Je parcours rapidement l’article. Il faut quand même oser affirmer des choses pareilles. Je serais le produit d’un vaste complot. Aucun fait. Un alignement d’opinions, un colportage de rumeurs. L’auteur du papier (je ne peux pas croire qu’il s’agisse d’un journaliste) prétend que mon degré de connaissance en matière de changement climatique est proche du néant. (Et que pense-t-il du degré de connaissance des scientifiques qui sonnent l’alarme depuis des années ? Ils n’y connaissent rien, eux non plus ?) Il dénonce ma radicalité. Il affirme que je suis l’apôtre d’une dictature verte. Il suggère que je suis le jouet de groupuscules d’extrême gauche ou que j’agis en sous-marin pour le compte de sociétés chinoises qui détiennent un quasi-monopole sur les énergies renouvelables et qui ont donc tout intérêt à accélérer le changement de politique. Il me traite de « Khmer vert ». Lina qui s’est renseignée m’explique que cela veut dire qu’il m’associe aux types qui ont mis en œuvre le génocide au Cambodge dans les années 70. En clair, à ses yeux, je suis la petite cousine écolo de ces assassins. Est-ce qu’il pense sérieusement que je m’apprête à commettre un crime contre l’humanité, au nom de l’écologie ?

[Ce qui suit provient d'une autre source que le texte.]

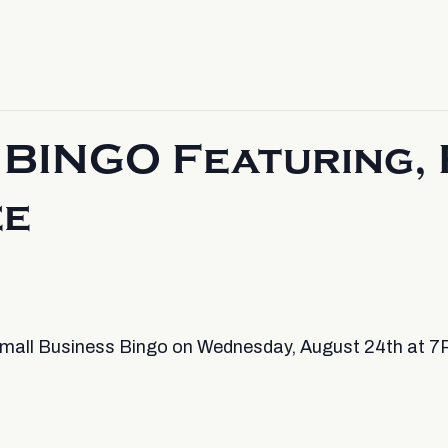
BINGO Featuring, 
ee
 Small Business Bingo on Wednesday, August 24th at 7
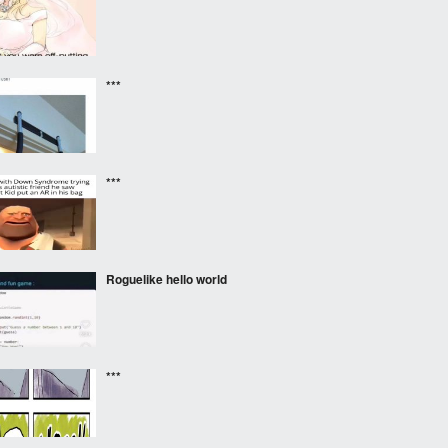
***
***
Roguelike hello world
***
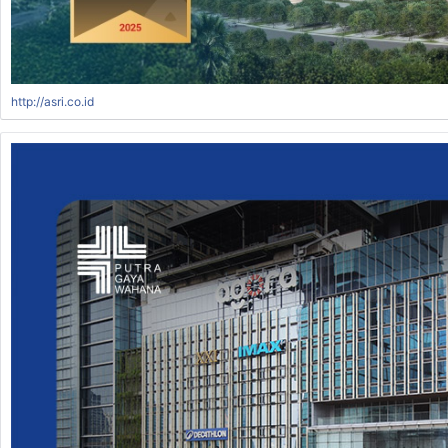
http://asri.co.id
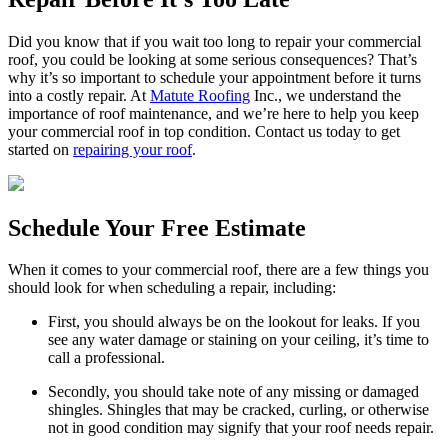
Did you know that if you wait too long to repair your commercial
roof, you could be looking at some serious consequences? That’s
why it’s so important to schedule your appointment before it turns
into a costly repair. At
Matute Roofing
Inc., we understand the
importance of roof maintenance, and we’re here to help you keep
your commercial roof in top condition. Contact us today to get
started on
repairing your roof
.
Schedule Your Free Estimate
When it comes to your commercial roof, there are a few things you
should look for when scheduling a repair, including:
First, you should always be on the lookout for leaks. If you
see any water damage or staining on your ceiling, it’s time to
call a professional.
Secondly, you should take note of any missing or damaged
shingles. Shingles that may be cracked, curling, or otherwise
not in good condition may signify that your roof needs repair.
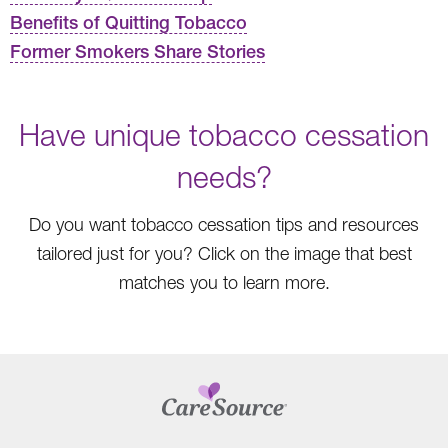
Benefits of Quitting Tobacco
Former Smokers Share Stories
Have unique tobacco cessation
needs?
Do you want tobacco cessation tips and resources
tailored just for you? Click on the image that best
matches you to learn more.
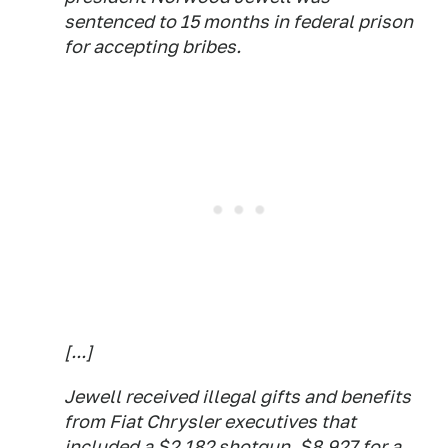
sentenced to 15 months in federal prison
for accepting bribes.
[...]
Jewell received illegal gifts and benefits
from Fiat Chrysler executives that
included a $2,182 shotgun, $8,927 for a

Je suis consternée, effrayée.
Est-ce qu’on ne peut pas critiquer le système économique sous peine d’être rejeté dans le camp des extrêmes, disqualifié et estampillé « ennemi d’État » ? Si c’est cela, alors, nous sommes nombreux à entrer dans cette catégorie-là.
Peut-on vraiment s’imaginer que nous, les citoyens, nous allons accepter de nous prendre de plein fouet les conséquences d’un climat détraqué ? Que nous allons continuer à nous taire et attendre la catastrophe annoncée ? Je ne vois pas les choses comme ça. Nous avons tout intérêt à ce que nos gouvernements prennent enfin des mesures adéquates et ne recouvrent pas seulement leurs politiques d’une poudre verte aussi éphémère qu’inefficace.
Lina me demande ce qu’on fait, si on réagit, si on tweete. On discute. On se met d’accord pour l’ignorer. Ce dont on ne parle pas n’existe pas.
Je ne comprends pas pourquoi la lutte pour le climat engendre autant de haine contre moi. Enfin, il me semble trop bien comprendre. Les êtres humains n’aiment pas changer. Surtout ceux qui y ont intérêt. En attendant, je cherche un moyen de limiter le pouvoir de nuisance qu’exercent les malfaisants sur moi. Je peux dire que là aussi je les ignore. Mais c’est faux. Dans ma tête, ils existent. À moi de faire en sorte qu’ils ne prennent pas les commandes de mon cerveau. Plus facile à dire qu’à faire.